What’s wrong with staying married for the kids?

On Behalf of | May 12, 2025 | Divorce |

You may have come across people who have told you that the only reason they haven’t left their spouse yet is because of the kids. They know the marriage is not working for them, but they feel it is better to put their needs to one side to enable the children to grow up with both parents under the same roof.

This can sometimes work. Some couples accept that things will never be like they used to be and reframe their relationship to get through the years that their children are still at home. Yet reports show that there is often a high cost to staying in an unhappy marriage, and not just for the parents.

Conflict can hurt the whole family

Repressing frustration can often lead to more intense conflict when it does break through. Harsher words may be flung that sting for a long time to come and make one or both parties feel unloved, guilty, betrayed, inadequate or a host of other negative emotions.

Seeing or hearing parental conflict can make a child feel confused, scared, insecure and other such things. Mental health issues, such as anxiety or depression, could also be made more likely for parents or children.
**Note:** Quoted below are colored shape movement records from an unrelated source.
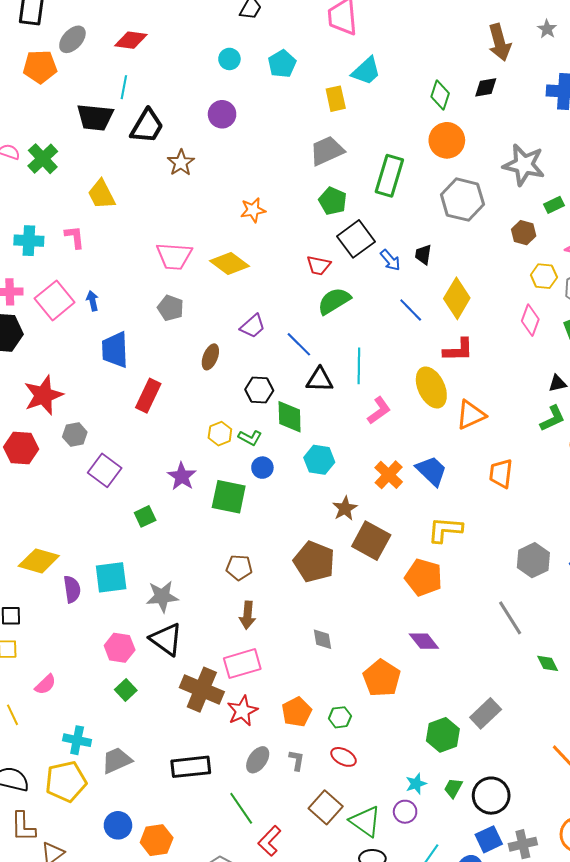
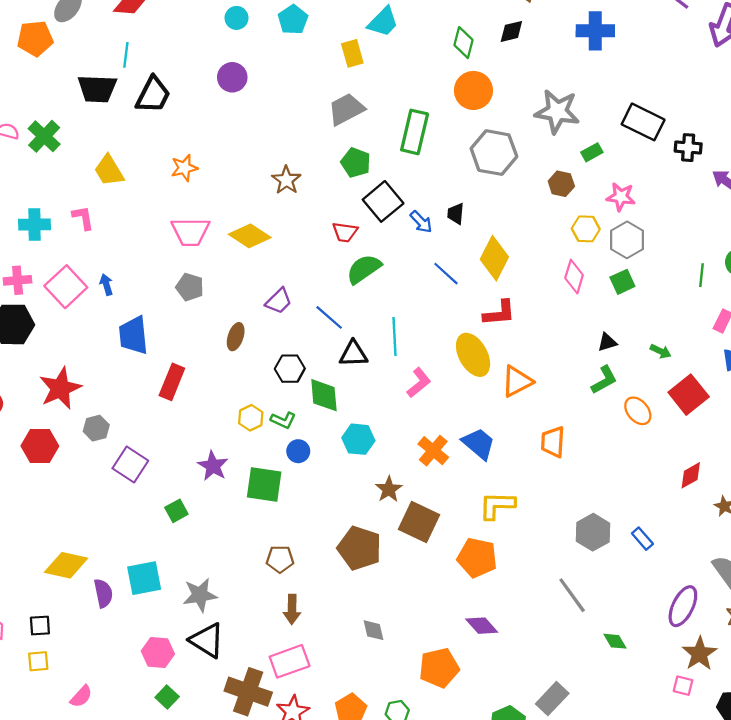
brown star: (181, 163) -> (286, 180), moved
orange star: (253, 210) -> (184, 168), moved
orange pentagon: (382, 678) -> (439, 668), turned 30

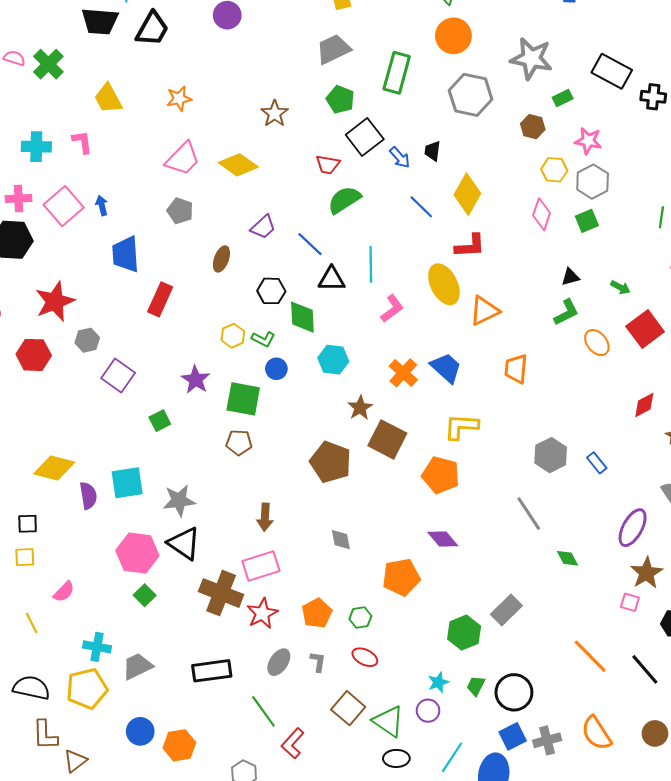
pink trapezoid: (190, 232) -> (183, 159), turned -48
brown pentagon: (280, 559) -> (239, 442), moved
pink hexagon: (158, 652) -> (137, 553), size x1.4

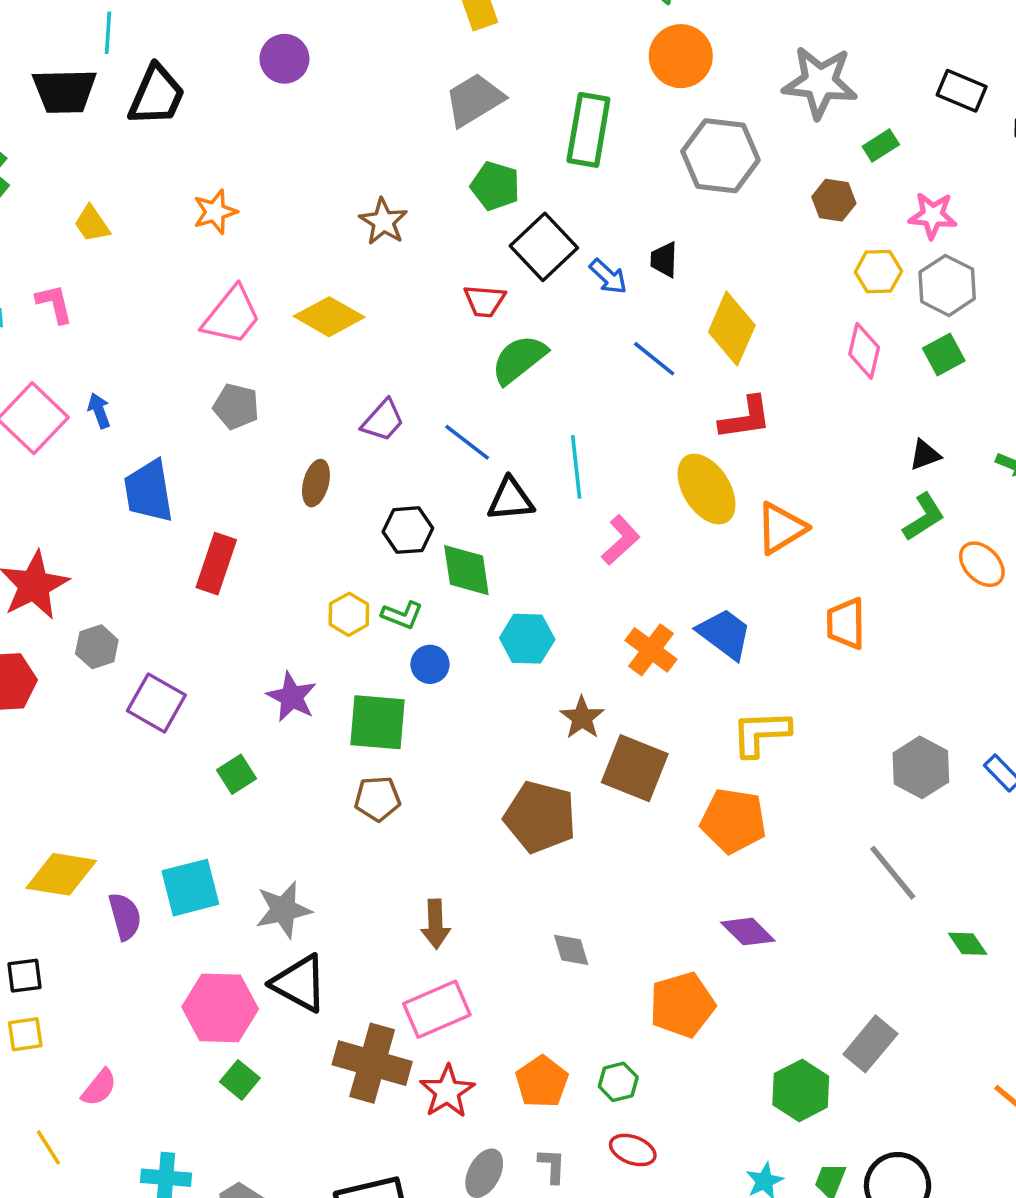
black rectangle: (612, 71) -> (962, 91), size x0.7
yellow trapezoid: (108, 99) -> (92, 224), size x0.7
Children’s school performance can suffer

Children often do worse at school when there is conflict at home. It can affect their ability to concentrate and study, their grades and therefore their future. Some kids may get into trouble while trying to escape what is happening at home due to seeking relief in alcohol, drugs or a problematic crowd of people.

Most marriages go through difficult patches, and honest conversation or therapy can often help. Yet, sometimes, the best thing for everyone is to end the marriage. While that won’t be smooth sailing, and it will have some effect on the children, it’s often the best long-term decision for the whole family.